A better way of handling this loop to avoid needing to reset the indices - initialize start_indicies=(), and do:

i = 0 # or a better name for arr in arrays: shape = _assignment_recursion(result, arr, list_ndim, start_indicies + (i,), depth=depth+1) i += shape[concat_depth]

Also, typo: indices, not indicies

Thats not a typo, I just can't spell 👍

Fits into the broader category of failing to convert a sequence of phonemes in your head into a sequence of characters in memory, which I'm happy to write off as a typo :)

hmaarrfk · 2018-09-17T07:33:22Z

@eric-wieser That final refactoring is basically what is needed to get

_to_uniform_dim_recursion
_shape_recursion
_dtype_recursion
_assignment_recursion

All in 1 recursion.

I was hoping to do it with some kind of list comprehension. I guess that won't happen though.

eric-wieser · 2018-09-17T07:39:36Z

To get it in a more comprehension-y form, I think you'd need to eliminate the start_indices argument entirely, and do repeated addition in the recursive step.

hmaarrfk · 2018-09-17T07:45:05Z

Honestly, list comprehension seems like a cop-out for python not to implement a JIT.

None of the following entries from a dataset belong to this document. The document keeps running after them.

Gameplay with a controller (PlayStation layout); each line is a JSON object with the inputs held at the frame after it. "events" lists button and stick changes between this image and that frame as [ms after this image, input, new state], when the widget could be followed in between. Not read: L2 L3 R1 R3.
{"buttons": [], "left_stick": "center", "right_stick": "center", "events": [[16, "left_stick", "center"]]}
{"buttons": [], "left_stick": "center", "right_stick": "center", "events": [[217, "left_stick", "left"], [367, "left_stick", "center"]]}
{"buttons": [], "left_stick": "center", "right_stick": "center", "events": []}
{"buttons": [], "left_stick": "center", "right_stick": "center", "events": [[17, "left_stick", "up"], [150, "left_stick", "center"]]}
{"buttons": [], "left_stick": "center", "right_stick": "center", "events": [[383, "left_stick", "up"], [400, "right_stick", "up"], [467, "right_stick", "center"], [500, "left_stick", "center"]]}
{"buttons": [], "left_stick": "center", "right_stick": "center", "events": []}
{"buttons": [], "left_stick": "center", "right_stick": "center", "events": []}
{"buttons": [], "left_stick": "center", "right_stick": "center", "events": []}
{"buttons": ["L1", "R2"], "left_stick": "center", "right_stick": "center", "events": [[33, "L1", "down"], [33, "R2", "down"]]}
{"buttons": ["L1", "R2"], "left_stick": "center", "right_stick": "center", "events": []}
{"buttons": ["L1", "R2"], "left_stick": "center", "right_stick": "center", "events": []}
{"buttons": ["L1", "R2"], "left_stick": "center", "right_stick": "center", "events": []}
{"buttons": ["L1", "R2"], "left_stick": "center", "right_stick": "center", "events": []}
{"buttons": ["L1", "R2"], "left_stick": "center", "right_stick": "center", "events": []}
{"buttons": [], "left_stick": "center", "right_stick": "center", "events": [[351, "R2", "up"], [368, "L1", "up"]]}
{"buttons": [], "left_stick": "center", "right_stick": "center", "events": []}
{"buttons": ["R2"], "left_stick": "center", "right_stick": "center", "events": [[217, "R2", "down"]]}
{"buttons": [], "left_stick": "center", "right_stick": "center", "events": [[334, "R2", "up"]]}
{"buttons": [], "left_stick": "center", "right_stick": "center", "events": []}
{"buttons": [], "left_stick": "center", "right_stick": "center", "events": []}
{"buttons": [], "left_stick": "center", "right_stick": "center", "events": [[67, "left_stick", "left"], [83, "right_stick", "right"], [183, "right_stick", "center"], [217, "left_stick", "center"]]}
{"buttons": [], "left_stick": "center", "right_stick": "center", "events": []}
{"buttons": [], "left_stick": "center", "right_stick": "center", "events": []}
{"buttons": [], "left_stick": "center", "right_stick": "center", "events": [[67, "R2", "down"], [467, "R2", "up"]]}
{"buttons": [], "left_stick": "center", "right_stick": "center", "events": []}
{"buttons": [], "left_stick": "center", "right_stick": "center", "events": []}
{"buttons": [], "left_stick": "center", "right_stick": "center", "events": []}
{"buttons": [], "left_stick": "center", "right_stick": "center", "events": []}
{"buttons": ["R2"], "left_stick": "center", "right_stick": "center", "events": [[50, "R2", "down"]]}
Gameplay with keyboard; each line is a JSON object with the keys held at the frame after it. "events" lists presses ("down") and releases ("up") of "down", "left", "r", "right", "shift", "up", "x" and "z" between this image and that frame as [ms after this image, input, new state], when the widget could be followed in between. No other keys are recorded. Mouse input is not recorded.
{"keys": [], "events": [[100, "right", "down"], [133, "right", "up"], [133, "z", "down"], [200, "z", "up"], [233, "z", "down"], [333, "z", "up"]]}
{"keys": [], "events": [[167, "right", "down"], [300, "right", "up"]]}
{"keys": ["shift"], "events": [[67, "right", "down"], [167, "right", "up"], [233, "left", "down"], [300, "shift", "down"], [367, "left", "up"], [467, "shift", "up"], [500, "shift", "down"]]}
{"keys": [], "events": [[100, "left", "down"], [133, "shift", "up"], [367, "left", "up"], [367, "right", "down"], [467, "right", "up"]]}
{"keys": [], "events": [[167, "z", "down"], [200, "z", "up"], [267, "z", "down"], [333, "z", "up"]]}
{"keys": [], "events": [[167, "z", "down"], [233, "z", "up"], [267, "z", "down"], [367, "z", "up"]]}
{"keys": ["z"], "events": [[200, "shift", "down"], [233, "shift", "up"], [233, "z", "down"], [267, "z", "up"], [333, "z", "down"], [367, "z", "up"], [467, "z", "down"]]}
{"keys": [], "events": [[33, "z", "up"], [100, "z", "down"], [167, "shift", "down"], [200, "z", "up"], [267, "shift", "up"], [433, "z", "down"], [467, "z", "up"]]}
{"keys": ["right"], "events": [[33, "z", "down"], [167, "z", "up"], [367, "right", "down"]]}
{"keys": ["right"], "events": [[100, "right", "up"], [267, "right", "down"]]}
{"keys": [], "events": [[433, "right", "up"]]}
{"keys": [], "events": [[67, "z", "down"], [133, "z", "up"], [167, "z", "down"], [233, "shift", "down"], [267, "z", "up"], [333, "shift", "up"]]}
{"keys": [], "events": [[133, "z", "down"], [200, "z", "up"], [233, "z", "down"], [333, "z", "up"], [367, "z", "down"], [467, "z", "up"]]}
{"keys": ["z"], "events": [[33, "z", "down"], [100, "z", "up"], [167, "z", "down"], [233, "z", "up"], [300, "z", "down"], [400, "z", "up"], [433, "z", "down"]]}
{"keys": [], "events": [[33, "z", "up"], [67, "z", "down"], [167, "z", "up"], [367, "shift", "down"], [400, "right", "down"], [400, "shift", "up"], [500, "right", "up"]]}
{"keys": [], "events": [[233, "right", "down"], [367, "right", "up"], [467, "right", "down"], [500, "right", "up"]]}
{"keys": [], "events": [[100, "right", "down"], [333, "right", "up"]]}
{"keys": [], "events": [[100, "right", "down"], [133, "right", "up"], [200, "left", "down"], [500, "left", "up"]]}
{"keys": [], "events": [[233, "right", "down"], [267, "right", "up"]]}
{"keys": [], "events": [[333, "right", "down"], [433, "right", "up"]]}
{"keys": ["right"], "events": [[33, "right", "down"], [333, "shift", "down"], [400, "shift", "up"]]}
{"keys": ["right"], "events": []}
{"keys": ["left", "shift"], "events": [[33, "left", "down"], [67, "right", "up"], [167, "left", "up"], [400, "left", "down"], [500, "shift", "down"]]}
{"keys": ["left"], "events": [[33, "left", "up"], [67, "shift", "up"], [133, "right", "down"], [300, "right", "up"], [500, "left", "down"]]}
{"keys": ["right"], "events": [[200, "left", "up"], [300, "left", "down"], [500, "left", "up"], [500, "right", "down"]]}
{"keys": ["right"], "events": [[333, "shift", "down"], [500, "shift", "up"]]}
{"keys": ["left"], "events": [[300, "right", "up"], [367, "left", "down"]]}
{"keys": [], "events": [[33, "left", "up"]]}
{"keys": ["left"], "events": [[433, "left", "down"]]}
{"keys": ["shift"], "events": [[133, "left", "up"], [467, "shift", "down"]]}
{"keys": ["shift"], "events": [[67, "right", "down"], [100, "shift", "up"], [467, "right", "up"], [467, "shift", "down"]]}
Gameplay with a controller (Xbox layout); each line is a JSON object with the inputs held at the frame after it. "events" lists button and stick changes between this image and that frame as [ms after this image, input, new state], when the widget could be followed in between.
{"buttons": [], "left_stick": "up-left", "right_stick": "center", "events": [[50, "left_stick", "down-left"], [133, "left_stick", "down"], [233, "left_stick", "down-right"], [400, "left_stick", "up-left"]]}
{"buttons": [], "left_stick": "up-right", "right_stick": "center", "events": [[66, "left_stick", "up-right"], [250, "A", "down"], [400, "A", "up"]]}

I understand generator expressions, but if they actually worked on a JIT, you wouldn't need to learn to read loops backward.

One day, I'll jump into PyPy.

eric-wieser · 2018-09-17T07:48:52Z

Honestly, list comprehension seems like a cop-out for python not to implement a JIT.

I've really got no idea what you're talking about. As far as I'm aware, list comprehensions are nothing but (useful) syntactic sugar

hmaarrfk · 2018-09-17T07:56:34Z

Why was I convinced that list comprehensions were faster than loops. Eye opening!

eric-wieser · 2018-09-17T08:05:18Z

An OO-based approach to give you your comprehension-based recursive step:

def _concatenate_offsets(shapes, axis):
    offset = 0
    offsets = []
    for shape in shape:
        offsets.append(offset)
        offset += shape[axis]
    return offsets


class concat_info:
    __slots__ = ('shape', 'dtype', 'locs')
    def __init__(self, shape, dtype, locs):
        self.shape = shape
        self.dtype = dtype
        self.locs = locs

    @classmethod
    def concatenate(cls, infos, axis):
        dtype = np.result_type(*(info.dtype for info in infos))
        shape = _concatenate_shapes([info.shape for info in infos], axis)
        offsets = _concatenate_offsets([info.shape for info in infos], axis)
        locs = [
            (
                loc[:axis] + (loc[axis] + offset,) + loc[axis+1:],
                arr
            )
            for info, offset in zip(infos, offsets)
            for loc, arr in info.locs
        ]
        return cls(shape, dtype, locs)

    @classmethod
    def single(cls, arr):
        return concat_info(arr.shape, arr.dtype, [((0,)*arr.ndim, arr)])

    @property
    def regions(self):
        for loc, arr in self.locs:
            region = tuple(
                slice(start, start + size)
                for start, size in zip(loc, arr.shape)
            )
            yield region, arr

    def store(cls, out=None):
        if out is None:
            out = np.empty(self.shape, self.dtype)
        for index, arr in self.regions:
            out[index] = arr
        return out

    def load(cls, in_):
        for index, arr in self.regions:
            arr[...] = in_[index]


def info_recurse(arrays, list_ndim, result_ndim, depth=0):
    if depth < list_ndim:
        axis = depth + result_ndim - list_ndim
        return concat_info.concatenate([
            info_recurse(arr, list_ndim, result_ndim, depth+1)
        ], axis=axis)
    else:
        return concat_info.single(arrays)

def block(...)
    info = info_recurse(arrays,  list_ndim, result_ndim)
    return info.store()

I don't know what the cost of the class is

ahaldane · 2018-10-18T20:23:29Z

Looks good, including the new F-order test.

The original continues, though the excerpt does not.